» **What you should do**
The answer must be every line below that contains the string "Profile".

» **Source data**

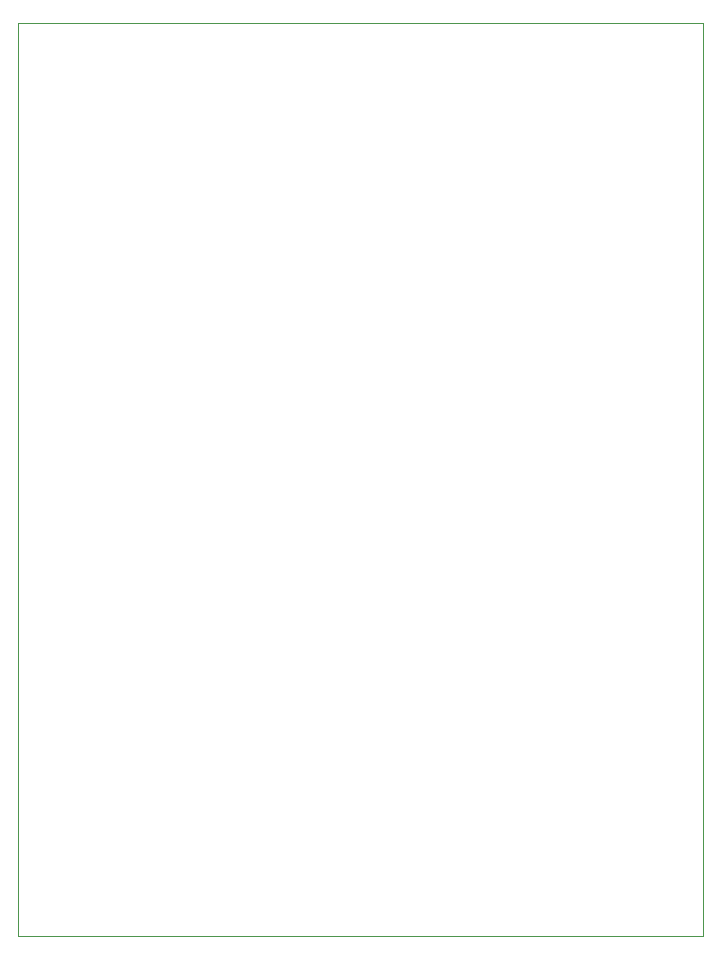
<source format=gbr>
%TF.GenerationSoftware,KiCad,Pcbnew,(6.0.9)*%
%TF.CreationDate,2023-01-30T22:20:02+01:00*%
%TF.ProjectId,P_ytka_pcb,50427974-6b61-45f7-9063-622e6b696361,rev?*%
%TF.SameCoordinates,Original*%
%TF.FileFunction,Profile,NP*%
%FSLAX46Y46*%
G04 Gerber Fmt 4.6, Leading zero omitted, Abs format (unit mm)*
G04 Created by KiCad (PCBNEW (6.0.9)) date 2023-01-30 22:20:02*
%MOMM*%
%LPD*%
G01*
G04 APERTURE LIST*
%TA.AperFunction,Profile*%
%ADD10C,0.100000*%
%TD*%
G04 APERTURE END LIST*
D10*
X114960400Y-37490400D02*
X172999400Y-37490400D01*
X172999400Y-37490400D02*
X172999400Y-114757200D01*
X172999400Y-114757200D02*
X114960400Y-114757200D01*
X114960400Y-114757200D02*
X114960400Y-37490400D01*
M02*

</source>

» **Result**
%TF.FileFunction,Profile,NP*%
%TA.AperFunction,Profile*%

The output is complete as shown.